Possibly on my way out to pick one up right now. It's a 1976. Anyone use them for guitar? I know it's a PA head, but I had been on the lookout for a 20 watt head, and I THINK from the minimal info I found on these online these are about 20 watts. If I can good a good price, seems like it might suit my needs on a budget with a few mods.

Thanks


----------



## Scottone (Feb 10, 2006)

I jammed with a guy who used a Tripper for guitar and it sounded pretty good. Can always tweak a few parts values in the pre-amp to optimize for guitar if needed.


----------



## Bohdan (Jan 19, 2012)

Are the Trippers similar to Herzogs, circuitwise? If so, how could I Herzog my Tripper...


----------



## traynor_garnet (Feb 22, 2006)

Haven't used the Tripper, but having owned BTO and Rebel PA heads, my guess is that the Tripper will work great for guitar in stock form and offer some really cool options with a few simply mods. Go plug in and crank it up. Like it? Buy it!

TG


----------



## torndownunit (May 14, 2006)

I did get it awhile back. It's in getting a few tweaks done at my tech's. Basically, it sounds 'ok' stock. But it lacks a lot of defintion in the bass. Very 'fizzy'. He's doing a few tweaks to tighten up. Being pretty much an empty slate with great components though (being a vocal PA), it's super easy for him to work on. The possibilities are endless.

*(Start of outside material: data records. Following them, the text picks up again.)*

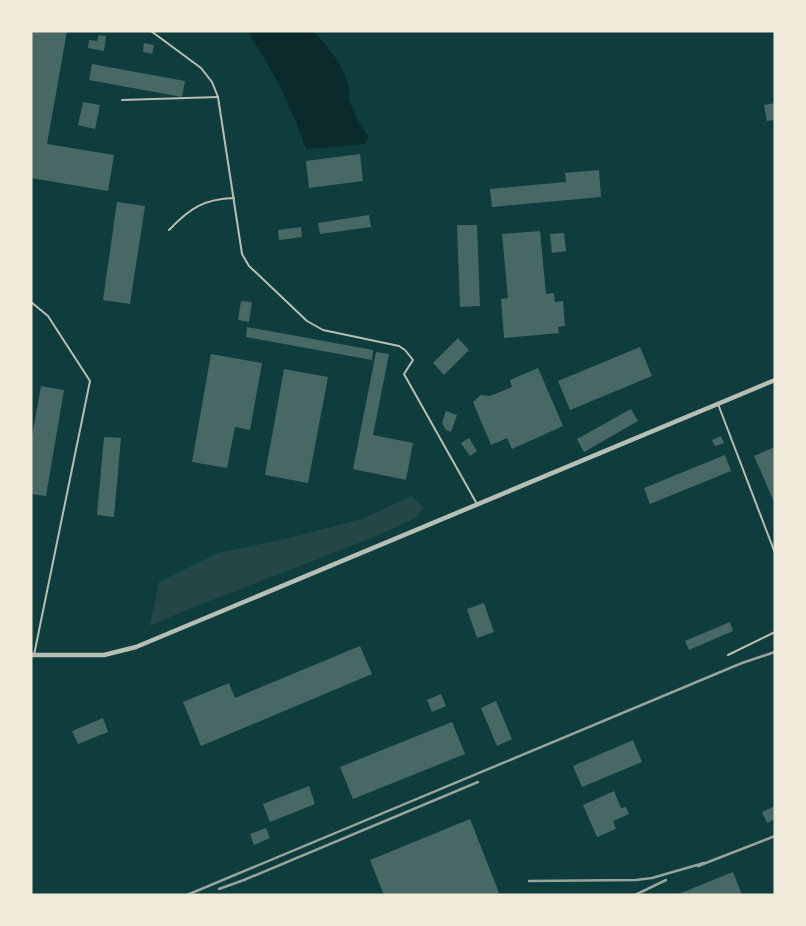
<svg xmlns="http://www.w3.org/2000/svg" width="806" height="926" font-family="'PT Sans',sans-serif">
  <style>
    .green { fill: #244646 }
    .water { fill: #0a2a2b }
    .building { fill: #486865 }
    .lines { fill: none; stroke-linecap: round; stroke-linejoin: round }
    .service { stroke: #b8beb3; stroke-width: 2 }
    .tertiary { stroke: #b8beb3; stroke-width: 4.5 }
    .rail { stroke: #97a49c; stroke-width: 2.5 }
  </style>
  <rect width="100%" height="100%" fill="#0f3d3e"/>
  <polygon class="green" points="412,496 423,507 417,517 374,537 184,611 150,626 159,582 218,553 285,539 362,519"/>
  <path class="water" d="M247,31H313C328,47 341,62 348,83C350,89 348,96 350,102C354,115 361,126 369,137L364,144L306,149C292,108 272,67 247,31Z"/>
  <g class="building">
    <polygon points="31,31 67,31 47,144 114,155 108,191 31,178"/>
    <polygon points="99,35 106,36 104,51 88,48 89,40 97,41"/>
    <polygon points="144,43 154,45 152,54 143,52"/>
    <polygon points="92,64 185,81 182,97 89,80"/>
    <polygon points="83,102 100,105 95,129 78,125"/>
    <polygon points="775,103 775,120 767,121 764,105"/>
    <polygon points="360,154 363,181 309,188 306,161"/>
    <polygon points="599,170 601,197 492,207 490,189 566,182 565,173"/>
    <polygon points="117,202 145,206 130,304 103,300"/>
    <polygon points="369,215 371,227 320,234 318,223"/>
    <polygon points="457,225 477,225 480,306 460,307"/>
    <polygon points="301,227 302,237 279,240 278,230"/>
    <polygon points="540,231 546,294 554,293 555,302 563,301 565,326 558,327 559,333 504,338 501,299 508,298 502,234"/>
    <polygon points="564,233 566,251 552,253 550,234"/>
    <polygon points="241,301 252,302 249,322 238,320"/>
    <polygon points="247,327 373,350 372,360 246,337"/>
    <polygon points="458,338 469,350 444,375 433,363"/>
    <polygon points="640,347 652,376 570,410 558,381"/>
    <polygon points="376,352 389,354 373,435 413,443 406,480 353,469"/>
    <polygon points="211,354 262,363 250,430 235,427 227,468 192,462"/>
    <polygon points="538,368 563,426 512,449 507,438 491,445 473,402 481,395 490,396 512,387 510,380"/>
    <polygon points="284,369 328,377 308,483 265,475"/>
    <polygon points="41,386 64,390 46,496 31,494 31,442"/>
    <polygon points="631,409 638,421 584,452 577,439"/>
    <polygon points="446,411 457,415 451,432 446,430 442,423"/>
    <polygon points="721,436 724,443 715,446 712,440"/>
    <polygon points="104,437 121,438 114,517 97,515"/>
    <polygon points="469,438 477,451 470,456 461,443"/>
    <polygon points="775,447 775,504 754,456"/>
    <polygon points="725,455 731,471 650,504 644,488"/>
    <polygon points="484,603 494,632 477,638 467,609"/>
    <polygon points="730,622 733,631 689,650 685,641"/>
    <polygon points="360,646 372,674 201,746 183,702 229,683 235,698"/>
    <polygon points="441,694 446,706 432,712 427,700"/>
    <polygon points="496,701 512,739 497,746 481,708"/>
    <polygon points="103,718 108,732 78,744 72,731"/>
    <polygon points="452,722 465,754 353,799 340,767"/>
    <polygon points="633,740 642,762 582,787 573,766"/>
    <polygon points="309,786 315,804 270,822 263,804"/>
    <polygon points="614,791 621,808 626,807 629,814 613,821 616,829 597,837 583,805"/>
    <polygon points="775,806 775,819 767,823 762,812"/>
    <polygon points="470,819 499,893 494,895 384,895 370,860"/>
    <polygon points="266,828 270,838 254,845 250,834"/>
    <polygon points="733,872 742,895 676,895"/>
  </g>
  <g class="lines">
    <g class="service">
      <polyline points="151,31 201,68 212,82 218,97 242,254 249,266 307,321 323,330 399,346 405,350 413,360 404,374 477,504"/>
      <polyline points="122,100 218,97"/>
      <path d="M169,230C190,208 204,199 234,198"/>
      <polyline points="31,302 48,316 90,381 34,655"/>
      <polyline points="718,404 775,553"/>
      <polyline points="728,655 775,632"/>
    </g>
    <polyline class="tertiary" points="31,655 104,655 136,647 775,380"/>
    <g class="rail">
      <polyline points="698,866 775,836"/>
      <polyline points="529,881 636,880 652,878 704,863"/>
      <polyline points="219,889 244,880 478,782"/>
      <polyline points="187,895 742,663 775,652"/>
      <polyline points="635,895 666,880"/>
    </g>
  </g>
  <rect width="806" height="926" fill="none" stroke="#f1e9da" stroke-width="65"/>
</svg>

One shocking thing is how loud it is. I think it supposed to be about 15 watts, but it dwarfs any other amp I have in that wattage range in volume.


----------



## Bohdan (Jan 19, 2012)

Thanks guys. It sounds amazing as is, and there is a slave out provided on the front. Would I be able to run as if it were a Herzog, into another amp?


----------



## torndownunit (May 14, 2006)

Bohdan said:


> Thanks guys. It sounds amazing as is, and there is a slave out provided on the front. Would I be able to run as if it were a Herzog, into another amp?

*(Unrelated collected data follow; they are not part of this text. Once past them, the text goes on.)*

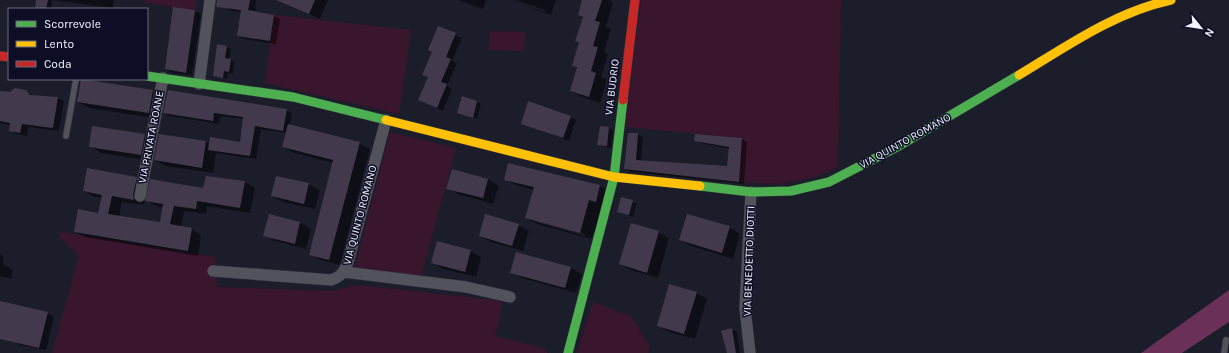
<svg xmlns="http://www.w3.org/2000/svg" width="1229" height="353" font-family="Karla,sans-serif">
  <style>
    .green { fill: #3a152e }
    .forest { fill: #6b3057 }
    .shadow { fill: #0007; fill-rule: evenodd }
    .building { fill: #423a4c }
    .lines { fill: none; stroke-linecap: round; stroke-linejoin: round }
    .lane-casing { stroke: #363740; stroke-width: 7 }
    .street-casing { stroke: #363740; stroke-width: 12 }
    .fast-casing { stroke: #363740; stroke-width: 10 }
    .slow-casing { stroke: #363740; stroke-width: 10 }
    .jam-casing { stroke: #363740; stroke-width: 10 }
    .lane { stroke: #51525c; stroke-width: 5.5 }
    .street { stroke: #51525c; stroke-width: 11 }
    .fast { stroke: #4caf50; stroke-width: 9 }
    .slow { stroke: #ffc107; stroke-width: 9 }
    .jam { stroke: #c62828; stroke-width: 9 }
    .labels { text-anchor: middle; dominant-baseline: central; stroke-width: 3; stroke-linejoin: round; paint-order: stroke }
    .street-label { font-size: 11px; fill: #f1f3fe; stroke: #0d0e26 }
  </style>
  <rect width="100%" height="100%" fill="#1c1d2a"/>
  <path class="green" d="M146,0H196L195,10L146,3Z
    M641,0H841L838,167L815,177L780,184L739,182L742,138L625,127Z
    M274,15L411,30L399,114L265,83Z
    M490,31L525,32L524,51L488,50Z
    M390,132L456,148L421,276L355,267Z
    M60,232L215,257L217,287L333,291L358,285L503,301L495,336L543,348L548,353H52L79,255L59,237Z
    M593,302L631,316L650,346L648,353H577Z"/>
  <path class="forest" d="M1229,290V322L1182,353H1141Z"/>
  <path class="shadow" d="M37,0H114L113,8L52,0L51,9H36Z
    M225,0H256L255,12L274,16L280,19L276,44L244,39L238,36L242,12L231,11L225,7Z
    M294,0H328L320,19L292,6Z
    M458,0H486L483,9Z
    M508,0L545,12V10L515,0H556L551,15Z
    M583,0H609L613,3L606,27L611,29L604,52L608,55L601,77L607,80L600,103L582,97L571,91L578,68L573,66L580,43L583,18L579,15Z
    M195,11L201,14L192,75L172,73L166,69Z
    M439,27L462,38L452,61L457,63L447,86L452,89L443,111L419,100L428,77L424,75L433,52Z
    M227,47L231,49L229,59L234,62L233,74L228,73L227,79L214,76Z
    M82,80L153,91L164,98L160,119L89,108L78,102Z
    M0,91L4,94L26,91L34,96L58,98L64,101L59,131L28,127L27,136L16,134L10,130L11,125L0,123Z
    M477,102L481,104L477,119L458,113Z
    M286,110L292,113L290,125L359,143L370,149L340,265L321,260L310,254L334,163L294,153L283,147L287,133L261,129L256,159L216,153L213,173L166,166L155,160L160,135L206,142L210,144L240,143L244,119L220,116L219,124L170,116L164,113Z
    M570,116L576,120L569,141L522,123Z
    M609,128L613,130L611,148L599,145Z
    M637,134L643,137L641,161L728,168L730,149L701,143L695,140L696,135L742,139L747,142L744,184L631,172L625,168Z
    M145,135L156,141L152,161L101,153L90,146Z
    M136,178L146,184L144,205L122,202L119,217L161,223L164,208L156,206L146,200L245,182L255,188L250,213L207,206L206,214L184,211L181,227L191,229L201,235L198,256L85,237L75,232L99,214L102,198L94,197L84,191Z
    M488,179L499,186L493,204L458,194L447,188Z
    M505,179L600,186L611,192L591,239L537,224L526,218L534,190L516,185ZM537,220L585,234V236L537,222Z
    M309,184L320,191L315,209L283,202L272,196Z
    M622,198L637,204L633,217L618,211Z
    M270,215L300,223L311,229L306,249L275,241L264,235Z
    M518,225L529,231L523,251L491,242L480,236Z
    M729,227L740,234L733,259L691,246L680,240Z
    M658,232L669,238L658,278L631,270L620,264Z
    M470,251L481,257L476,277L443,269L432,262Z
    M517,253L571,268L582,274L576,293L522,278L512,272Z
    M0,254L4,257L3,264L13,270L11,279L0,276Z
    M696,293L707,299L695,339L669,332L659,326Z
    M0,302L48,313L54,317L46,350L20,345L0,332Z
    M732,329L737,332L740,353H728L722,332Z"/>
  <path class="building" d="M36,0H48L46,9H35Z
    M217,0H250L248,10L274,15L270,41L237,36L241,10L216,7Z
    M276,0H315L309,14Z
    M582,0H602L595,21L600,22L593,46L598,47L591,71L596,73L589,97L570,91L577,67L572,66L579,42L575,41L583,17L578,15Z
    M173,7L195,10L186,73L165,69Z
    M438,26L456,33L446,57L451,59L441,82L447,84L437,108L418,100L428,77L422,75L432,52L428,50Z
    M217,44L227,46L225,58L231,59L229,72L224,71L223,78L213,76Z
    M81,79L153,90L149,113L77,102Z
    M15,88L26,90L30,95L58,97L53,128L22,124L20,133L9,131L10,123L0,121V91L10,92Z
    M168,90L287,109L283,131L255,126L250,156L208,150L210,137L240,142L243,117L214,113L213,121L163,113Z
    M462,96L477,101L473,118L457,113Z
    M528,101L571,116L563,138L521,124Z
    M288,124L360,142L329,260L309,255L333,160L282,147Z
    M92,126L145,134L141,155L89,147Z
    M600,126L609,127L607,146L597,145Z
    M628,133H638L636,160L727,166L729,147L694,141L695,134L742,138L739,182L624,169Z
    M159,134L206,141L202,168L154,160Z
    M508,163L600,185L596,202L589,200L580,233L525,218L534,187L504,180Z
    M87,168L137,177L133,195L134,200L112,196L108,214L160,222L163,204L145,201L150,179L203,188L206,176L245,181L240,208L197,201L196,209L174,206L170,224L192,228L188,251L74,232L78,209L98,213L102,195L83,191Z
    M452,169L488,179L483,198L446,189Z
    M276,176L309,183L304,204L271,196Z
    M621,197L633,200L629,215L617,212Z
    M269,214L300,222L295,244L263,236Z
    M485,214L519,224L512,246L479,236Z
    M687,214L730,226L722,253L679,240Z
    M631,223L659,231L647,273L619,264Z
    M437,241L471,250L465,272L431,263Z
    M516,252L571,267L565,288L510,273Z
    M669,284L697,292L684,334L657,326Z
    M0,301L48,312L39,348L0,339Z
    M732,328L736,353H727L721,331Z"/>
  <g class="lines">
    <defs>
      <path id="lane" d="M66,136L76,79
        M1224,353L1226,340"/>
      <path id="street" d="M199,84L210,0
        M140,196L163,78
        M213,271L331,280C341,277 344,272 348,262L386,120
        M344,272L466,287L510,297
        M750,353L745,308L751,192"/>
      <path id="fast" d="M147,76L293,97L386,120
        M700,186L751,192L791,191L829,182L897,147L1019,75
        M568,353L614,177L623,100"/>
      <path id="slow" d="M1019,75C1067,46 1115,12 1171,0
        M386,120L614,177L700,186"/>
      <path id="jam" d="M0,56L9,57
        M623,100L635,0"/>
    </defs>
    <use href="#lane" class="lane-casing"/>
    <use href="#street" class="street-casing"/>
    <use href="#fast" class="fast-casing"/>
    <use href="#slow" class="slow-casing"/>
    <use href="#jam" class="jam-casing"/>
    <use href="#lane" class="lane"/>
    <use href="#street" class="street"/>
    <use href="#fast" class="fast"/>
    <use href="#slow" class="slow"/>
    <use href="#jam" class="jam"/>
  </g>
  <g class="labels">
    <g class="street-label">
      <text transform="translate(612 87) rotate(-83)">VIA BUDRIO</text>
      <text transform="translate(151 137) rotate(-79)">VIA PRIVATA ROANE</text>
      <text transform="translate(905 141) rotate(-29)">VIA QUINTO ROMANO</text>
      <text transform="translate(360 215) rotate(-75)">VIA QUINTO ROMANO</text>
      <text transform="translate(749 261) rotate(-88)">VIA BENEDETTO DIOTTI</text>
    </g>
  </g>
  <rect x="8" y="8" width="140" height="72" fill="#0d0e26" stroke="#686a7c"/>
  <rect x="16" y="21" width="20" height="6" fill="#4caf50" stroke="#686a7c"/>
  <text x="44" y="28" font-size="12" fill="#f1f3fe">Scorrevole</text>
  <rect x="16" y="41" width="20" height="6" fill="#ffc107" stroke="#686a7c"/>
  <text x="44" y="48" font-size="12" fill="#f1f3fe">Lento</text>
  <rect x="16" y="61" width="20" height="6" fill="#c62828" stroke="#686a7c"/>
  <text x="44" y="68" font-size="12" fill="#f1f3fe">Coda</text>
  <g transform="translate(1201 28) rotate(120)" stroke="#0d0e26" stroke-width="3" paint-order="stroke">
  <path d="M0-3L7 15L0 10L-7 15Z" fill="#f1f3fe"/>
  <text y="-6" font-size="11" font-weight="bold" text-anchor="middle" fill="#f1f3fe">N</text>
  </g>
</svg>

Mine has no slave output. It has 4 inputs, that I don't think can even be jumpered.


----------



## washburned (Oct 13, 2006)

torndownunit said:


> Mine has no slave output. It has 4 inputs, that I don't think can even be jumpered.


Couple of pics online show a "Phono" input and volumre as well. Depending on how it is wired it could work as a slave out.


----------